Q: What do you do when the words just aren't coming? Is it okay to just take a break?
In a word, yes. Taking a break is often the best tactic, whether you have no idea what to write next or so many ideas you become paralyzed. My strategy—garnered only from my own battles with the blank page—is both simple and maddening: "Wait." But this is no lazy day in the sun break. You need to make this wait productive, while still taking the pressure off. Below are a few ways I've made the waiting work.
If you can stand it, write through the wait. Take a break from whatever project is stumping you, and focus on being playful with words. Once, I wrote lists of word pairs as nonsensical as I pleased: "making mosquitoes," "harper coins," and "glass creatures." Playing with words and reaching for connections kept my hand moving and—as I soon discovered—helped my brain rev up to do more serious work. You'll eventually gravitate toward something more focused, and you may be pleasantly surprised by what you create.
Also, a lot can be said for getting comfortable, closing your eyes, and imagining your way into one of your writing projects. Imagination is fueled by image and experience. You wouldn't, for example, imagine the abstract concept of "tenderness." Instead, you might imagine a man's hand resting on the hip of a woman he's just met. He becomes aware of the intimacy of it and, realizing he doesn't know her well enough for that kind of contact, pulls away. An entire moment has come to life from simply slowing down and imagining. Look at your characters in your mind's eye. Watch them move. What do they do next? This might be exactly what you need to get back to work. When you don't have specific poems, characters, or storylines in mind, this can be particularly fun. Answering very general questions—What are people capable of doing? What is an unexpected way to experience love?—can be an endless source of inspiration.

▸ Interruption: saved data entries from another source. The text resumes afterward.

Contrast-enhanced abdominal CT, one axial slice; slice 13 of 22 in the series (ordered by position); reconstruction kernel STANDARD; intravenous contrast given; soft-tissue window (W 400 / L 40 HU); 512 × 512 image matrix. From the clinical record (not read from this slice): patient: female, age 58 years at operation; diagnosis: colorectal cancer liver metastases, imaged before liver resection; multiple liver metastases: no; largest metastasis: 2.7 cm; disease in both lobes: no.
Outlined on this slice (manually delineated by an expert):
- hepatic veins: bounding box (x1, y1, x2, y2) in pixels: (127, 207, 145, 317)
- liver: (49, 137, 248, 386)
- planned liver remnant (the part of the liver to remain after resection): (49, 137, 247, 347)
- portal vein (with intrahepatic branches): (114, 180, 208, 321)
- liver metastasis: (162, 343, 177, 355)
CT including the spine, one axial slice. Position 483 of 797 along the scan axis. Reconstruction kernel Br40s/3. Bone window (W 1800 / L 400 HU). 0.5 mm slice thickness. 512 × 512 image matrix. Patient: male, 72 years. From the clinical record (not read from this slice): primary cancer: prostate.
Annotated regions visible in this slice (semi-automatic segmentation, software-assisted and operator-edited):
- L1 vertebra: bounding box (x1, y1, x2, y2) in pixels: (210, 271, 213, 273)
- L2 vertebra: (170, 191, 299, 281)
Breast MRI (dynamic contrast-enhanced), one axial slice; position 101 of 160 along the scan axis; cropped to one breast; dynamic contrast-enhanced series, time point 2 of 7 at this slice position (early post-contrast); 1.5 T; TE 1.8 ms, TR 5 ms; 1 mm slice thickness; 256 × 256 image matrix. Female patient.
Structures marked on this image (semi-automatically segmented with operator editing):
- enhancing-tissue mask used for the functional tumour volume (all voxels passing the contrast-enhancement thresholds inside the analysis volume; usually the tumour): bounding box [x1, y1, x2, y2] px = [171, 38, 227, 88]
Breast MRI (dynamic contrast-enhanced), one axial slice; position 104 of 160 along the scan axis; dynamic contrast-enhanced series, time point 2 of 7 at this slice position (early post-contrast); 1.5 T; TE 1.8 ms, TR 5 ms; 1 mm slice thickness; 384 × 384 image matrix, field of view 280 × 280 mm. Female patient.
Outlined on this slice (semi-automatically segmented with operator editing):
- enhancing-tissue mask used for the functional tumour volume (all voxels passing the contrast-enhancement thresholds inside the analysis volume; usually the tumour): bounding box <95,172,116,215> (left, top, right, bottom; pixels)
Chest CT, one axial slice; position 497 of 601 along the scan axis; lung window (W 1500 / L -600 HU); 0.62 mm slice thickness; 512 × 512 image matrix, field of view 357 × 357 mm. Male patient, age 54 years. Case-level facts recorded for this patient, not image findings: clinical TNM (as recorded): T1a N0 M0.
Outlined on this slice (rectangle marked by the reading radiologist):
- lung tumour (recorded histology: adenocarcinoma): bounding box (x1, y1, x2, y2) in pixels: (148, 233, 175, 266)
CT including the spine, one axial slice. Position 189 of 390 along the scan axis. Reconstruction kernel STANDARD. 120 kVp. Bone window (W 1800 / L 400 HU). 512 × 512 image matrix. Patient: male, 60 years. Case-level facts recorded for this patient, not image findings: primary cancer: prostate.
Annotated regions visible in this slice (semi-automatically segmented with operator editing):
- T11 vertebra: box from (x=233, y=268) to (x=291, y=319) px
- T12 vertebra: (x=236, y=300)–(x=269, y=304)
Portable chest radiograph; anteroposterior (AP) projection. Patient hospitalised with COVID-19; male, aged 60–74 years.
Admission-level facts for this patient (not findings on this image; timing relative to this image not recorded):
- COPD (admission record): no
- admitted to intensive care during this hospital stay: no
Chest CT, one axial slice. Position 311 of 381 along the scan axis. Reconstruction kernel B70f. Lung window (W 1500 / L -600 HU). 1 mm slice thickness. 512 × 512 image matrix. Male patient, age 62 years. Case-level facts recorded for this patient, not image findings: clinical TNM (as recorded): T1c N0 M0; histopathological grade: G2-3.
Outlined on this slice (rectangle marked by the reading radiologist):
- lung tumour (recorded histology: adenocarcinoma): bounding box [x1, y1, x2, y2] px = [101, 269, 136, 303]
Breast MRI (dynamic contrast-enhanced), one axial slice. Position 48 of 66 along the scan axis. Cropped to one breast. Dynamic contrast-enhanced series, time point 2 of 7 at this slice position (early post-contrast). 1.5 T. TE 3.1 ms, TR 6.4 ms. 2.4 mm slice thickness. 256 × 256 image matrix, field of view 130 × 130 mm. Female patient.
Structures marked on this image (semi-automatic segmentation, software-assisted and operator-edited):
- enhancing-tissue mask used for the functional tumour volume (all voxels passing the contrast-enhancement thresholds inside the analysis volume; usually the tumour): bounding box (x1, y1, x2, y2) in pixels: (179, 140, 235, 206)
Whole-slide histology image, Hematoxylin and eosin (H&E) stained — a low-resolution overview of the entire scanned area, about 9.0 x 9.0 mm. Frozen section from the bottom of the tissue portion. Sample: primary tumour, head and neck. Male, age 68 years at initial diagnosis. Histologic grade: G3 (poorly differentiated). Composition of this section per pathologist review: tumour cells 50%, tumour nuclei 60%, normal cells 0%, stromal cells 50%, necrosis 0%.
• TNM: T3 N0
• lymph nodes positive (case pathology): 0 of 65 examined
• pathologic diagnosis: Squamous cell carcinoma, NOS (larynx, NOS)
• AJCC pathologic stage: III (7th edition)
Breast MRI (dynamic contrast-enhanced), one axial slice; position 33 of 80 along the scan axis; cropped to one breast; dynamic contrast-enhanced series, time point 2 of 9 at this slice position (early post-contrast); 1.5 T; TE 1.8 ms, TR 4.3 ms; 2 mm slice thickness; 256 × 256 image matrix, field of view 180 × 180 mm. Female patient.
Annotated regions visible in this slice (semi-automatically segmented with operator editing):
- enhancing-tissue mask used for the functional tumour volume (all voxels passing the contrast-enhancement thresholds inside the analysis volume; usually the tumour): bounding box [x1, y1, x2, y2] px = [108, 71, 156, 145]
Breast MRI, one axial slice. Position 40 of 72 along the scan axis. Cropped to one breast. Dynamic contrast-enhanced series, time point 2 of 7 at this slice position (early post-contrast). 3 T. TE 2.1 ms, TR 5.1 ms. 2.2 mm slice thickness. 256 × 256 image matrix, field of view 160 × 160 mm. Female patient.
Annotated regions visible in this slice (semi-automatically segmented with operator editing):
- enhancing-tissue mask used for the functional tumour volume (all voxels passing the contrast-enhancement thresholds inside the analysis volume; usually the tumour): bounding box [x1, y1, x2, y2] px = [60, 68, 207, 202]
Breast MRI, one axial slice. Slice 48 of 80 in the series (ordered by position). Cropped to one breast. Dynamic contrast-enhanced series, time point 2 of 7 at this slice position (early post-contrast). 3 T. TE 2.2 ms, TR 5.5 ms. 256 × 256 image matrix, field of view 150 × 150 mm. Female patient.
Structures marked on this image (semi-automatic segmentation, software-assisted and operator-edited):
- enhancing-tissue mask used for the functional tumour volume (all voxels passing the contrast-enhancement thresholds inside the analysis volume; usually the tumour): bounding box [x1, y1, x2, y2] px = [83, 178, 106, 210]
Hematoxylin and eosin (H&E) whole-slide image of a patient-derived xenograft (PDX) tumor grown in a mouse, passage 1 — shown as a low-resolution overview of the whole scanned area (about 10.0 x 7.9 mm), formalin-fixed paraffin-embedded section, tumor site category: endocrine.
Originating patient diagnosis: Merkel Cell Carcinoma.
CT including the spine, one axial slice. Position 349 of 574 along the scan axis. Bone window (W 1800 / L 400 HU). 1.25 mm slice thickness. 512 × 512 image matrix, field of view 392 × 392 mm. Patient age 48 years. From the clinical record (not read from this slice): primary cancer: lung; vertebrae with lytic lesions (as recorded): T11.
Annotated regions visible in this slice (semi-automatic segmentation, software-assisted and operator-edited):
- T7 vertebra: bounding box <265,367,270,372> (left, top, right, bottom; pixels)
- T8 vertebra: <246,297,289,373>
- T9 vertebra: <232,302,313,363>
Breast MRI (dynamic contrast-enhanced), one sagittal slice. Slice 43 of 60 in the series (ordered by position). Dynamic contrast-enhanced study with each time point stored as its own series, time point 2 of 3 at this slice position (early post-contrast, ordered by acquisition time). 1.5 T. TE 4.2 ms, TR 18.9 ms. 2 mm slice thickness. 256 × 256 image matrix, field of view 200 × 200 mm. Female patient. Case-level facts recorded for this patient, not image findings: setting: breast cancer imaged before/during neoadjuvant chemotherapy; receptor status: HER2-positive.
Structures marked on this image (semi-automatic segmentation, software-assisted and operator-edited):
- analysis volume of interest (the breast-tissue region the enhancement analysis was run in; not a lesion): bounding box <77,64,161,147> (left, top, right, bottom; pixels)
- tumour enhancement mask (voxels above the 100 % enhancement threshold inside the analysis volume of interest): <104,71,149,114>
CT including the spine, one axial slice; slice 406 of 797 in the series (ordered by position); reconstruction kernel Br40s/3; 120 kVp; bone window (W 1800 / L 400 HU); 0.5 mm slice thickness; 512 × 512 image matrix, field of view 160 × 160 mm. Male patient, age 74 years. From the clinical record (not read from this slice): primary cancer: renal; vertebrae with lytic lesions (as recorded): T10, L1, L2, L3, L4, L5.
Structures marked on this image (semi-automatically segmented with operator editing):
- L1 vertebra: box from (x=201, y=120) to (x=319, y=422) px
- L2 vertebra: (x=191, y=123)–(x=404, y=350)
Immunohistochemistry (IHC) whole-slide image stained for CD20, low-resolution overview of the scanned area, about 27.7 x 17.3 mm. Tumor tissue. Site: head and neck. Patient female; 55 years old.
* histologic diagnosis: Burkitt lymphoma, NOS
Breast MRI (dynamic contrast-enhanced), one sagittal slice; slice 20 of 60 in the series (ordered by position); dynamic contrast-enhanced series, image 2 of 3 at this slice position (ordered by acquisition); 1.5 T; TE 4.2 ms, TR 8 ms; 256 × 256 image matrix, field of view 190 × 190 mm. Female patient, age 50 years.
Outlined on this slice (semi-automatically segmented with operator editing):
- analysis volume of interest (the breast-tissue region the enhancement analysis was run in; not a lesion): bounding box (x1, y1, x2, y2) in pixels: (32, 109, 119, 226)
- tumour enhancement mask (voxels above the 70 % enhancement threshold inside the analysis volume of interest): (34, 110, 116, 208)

Reading other writers' short stories, poems, or chapters can also be inspiring. Experiencing the way another writer puts words together and evokes an emotional response can reinvigorate your own process. The same is true of authors' essays about writing. Different perspectives can open up new ways of engaging in the process.
Another waiting activity is to get up and move. Take a walk. Go for a bike ride or a swim or a run. Mow the lawn. A simple activity that doesn't take much thought can get your mind wandering in productive directions. Don't think of your "to do" list while engaging in this movement. Center your thoughts away from such responsibilities in order free yourself up to more creative—and productive—thought.
The work of writing happens with the page and away from it. Give yourself the room to roam.
Q: Is it possible to get published these days without an MFA?
Of course! Advanced degrees aren't a prerequisite to publication. Daniel Handler, more widely known as Lemony Snicket, and Amy Tan, who wrote The Joy Luck Club, are two contemporary authors who have published without an MFA degree. There are many, many more.
Excellent writing snares a publication deal, not education credentials. MFA programs certainly do have benefits. They provide a community of people who value writing, plenty of guidance, and opportunity to discuss literature and craft with established writers. MFA programs also provide a writer with time—a precious commodity. Still, an MFA isn't a sure ticket to publication. And not all writers need an MFA program to hone their craft. Some focus on self-study, reading or workshops with writers' groups to improve. Publication comes down to strong and engaging writing, no matter how you go about getting your work to that level.
One thing all writers must do—whether working toward an MFA or not—is practice, practice, practice. Then, they practice some more.